Dep key generation varies by key format; we’ve documented it on the mana page.
In general, any testing releng does should involve the dep certs, unless we’re specifically testing something that requires a nightly or release cert.
In general, best practice would be to avoid using shipping certs for any testing if we can.
In various products and signing types we differentiate Nightly versus Release signing.
In some cases, this is a hard split. For instance, MAR signing for Firefox desktop updates, uses separate keys for nightly vs release signing, and we verify which key signed an update before applying. This provides some security and some sanity checking to prevent shipping release updates off of nightly branches, at the cost of maintenance overhead. It may be worth revisiting whether the benefits outweigh the costs.

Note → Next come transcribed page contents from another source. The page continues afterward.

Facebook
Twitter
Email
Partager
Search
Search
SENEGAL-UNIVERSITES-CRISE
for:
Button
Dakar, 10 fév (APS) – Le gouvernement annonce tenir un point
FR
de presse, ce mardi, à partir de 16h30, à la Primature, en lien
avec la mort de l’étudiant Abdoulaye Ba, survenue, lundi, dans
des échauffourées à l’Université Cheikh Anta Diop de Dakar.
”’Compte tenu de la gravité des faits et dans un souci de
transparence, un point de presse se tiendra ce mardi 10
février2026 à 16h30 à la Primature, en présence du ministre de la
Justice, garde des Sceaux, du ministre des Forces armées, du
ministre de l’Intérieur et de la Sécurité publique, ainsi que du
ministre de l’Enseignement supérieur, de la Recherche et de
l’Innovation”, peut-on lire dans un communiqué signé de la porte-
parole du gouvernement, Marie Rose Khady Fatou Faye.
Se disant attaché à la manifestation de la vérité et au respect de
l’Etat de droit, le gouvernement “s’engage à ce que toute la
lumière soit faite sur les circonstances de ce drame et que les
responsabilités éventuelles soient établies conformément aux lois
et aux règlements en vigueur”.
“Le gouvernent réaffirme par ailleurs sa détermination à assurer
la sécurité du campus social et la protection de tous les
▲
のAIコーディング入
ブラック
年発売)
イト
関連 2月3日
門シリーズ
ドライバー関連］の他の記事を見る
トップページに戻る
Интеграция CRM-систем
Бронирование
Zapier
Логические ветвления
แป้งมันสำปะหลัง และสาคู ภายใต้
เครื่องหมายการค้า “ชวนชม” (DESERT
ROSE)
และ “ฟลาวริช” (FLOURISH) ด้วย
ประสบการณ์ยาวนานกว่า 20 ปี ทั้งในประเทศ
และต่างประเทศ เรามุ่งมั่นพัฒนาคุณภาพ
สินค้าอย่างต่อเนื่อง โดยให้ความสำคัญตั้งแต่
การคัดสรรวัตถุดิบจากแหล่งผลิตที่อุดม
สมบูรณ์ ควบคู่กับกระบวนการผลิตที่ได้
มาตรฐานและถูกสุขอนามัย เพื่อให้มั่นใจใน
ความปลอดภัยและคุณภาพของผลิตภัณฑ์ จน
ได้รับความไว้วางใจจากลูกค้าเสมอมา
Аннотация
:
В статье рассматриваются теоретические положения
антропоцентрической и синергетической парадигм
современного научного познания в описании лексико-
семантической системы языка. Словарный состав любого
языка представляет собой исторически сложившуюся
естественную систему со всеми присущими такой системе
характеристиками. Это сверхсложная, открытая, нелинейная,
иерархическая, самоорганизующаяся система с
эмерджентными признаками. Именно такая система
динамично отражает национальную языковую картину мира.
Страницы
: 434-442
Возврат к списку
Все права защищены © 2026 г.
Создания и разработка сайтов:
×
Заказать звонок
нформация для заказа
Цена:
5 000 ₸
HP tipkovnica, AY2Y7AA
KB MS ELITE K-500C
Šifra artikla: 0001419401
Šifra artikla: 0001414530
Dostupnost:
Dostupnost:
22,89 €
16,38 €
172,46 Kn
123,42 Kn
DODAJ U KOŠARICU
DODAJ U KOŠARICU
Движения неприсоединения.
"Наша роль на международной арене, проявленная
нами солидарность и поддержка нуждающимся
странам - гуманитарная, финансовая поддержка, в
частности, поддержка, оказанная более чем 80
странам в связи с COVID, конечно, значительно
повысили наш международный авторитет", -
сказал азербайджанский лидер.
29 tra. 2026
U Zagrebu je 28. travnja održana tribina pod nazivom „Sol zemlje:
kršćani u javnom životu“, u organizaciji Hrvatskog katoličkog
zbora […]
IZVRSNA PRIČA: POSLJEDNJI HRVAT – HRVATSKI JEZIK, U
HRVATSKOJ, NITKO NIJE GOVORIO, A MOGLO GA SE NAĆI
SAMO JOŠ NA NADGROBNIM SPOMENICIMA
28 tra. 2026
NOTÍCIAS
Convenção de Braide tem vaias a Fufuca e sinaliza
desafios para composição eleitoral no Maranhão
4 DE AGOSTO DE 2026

In other cases, we don’t verify the signature; the OS verifies the signature. For instance, Windows or Mac signing. So we have a Nightly Mac cert and a Release Mac cert, but either would be valid for signing Nightly or Release Firefox for Mac, so this split may cause more maintenance work than it’s worth.
Release signing is generally our set of certs for our production release builds across products. (We may also need to add nightly certs and
production certs for a full set of shipping certs.)
In some mobile products, we use the
production-signing, most likely as a mix of
nightly- signing. It may be worth renaming that to
release if it’s confusing.
Historically, Google required that signing certs for Android applications be long-lived (15+ years IIRC), and did not allow for cert rotation. Essentially, if you have an APK signed with cert X, and you get an update that’s signed with cert Y, it’s treated as a completely different application. You can’t update to the second APK; you need to uninstall and reinstall, and may lose your prefs or profile or associated downloads in doing so.
This changed with the Android v3 signature scheme, which finally allows for cert rotation. However, older devices don’t support v3 signatures, so as long as we want to support these older devices, we still cannot rotate our shipping Android certs.
Let’s get the “which cert should we use” decision right before we ship an Android product for the first time, and let’s not leak the key or anything that would mandate a key rotation.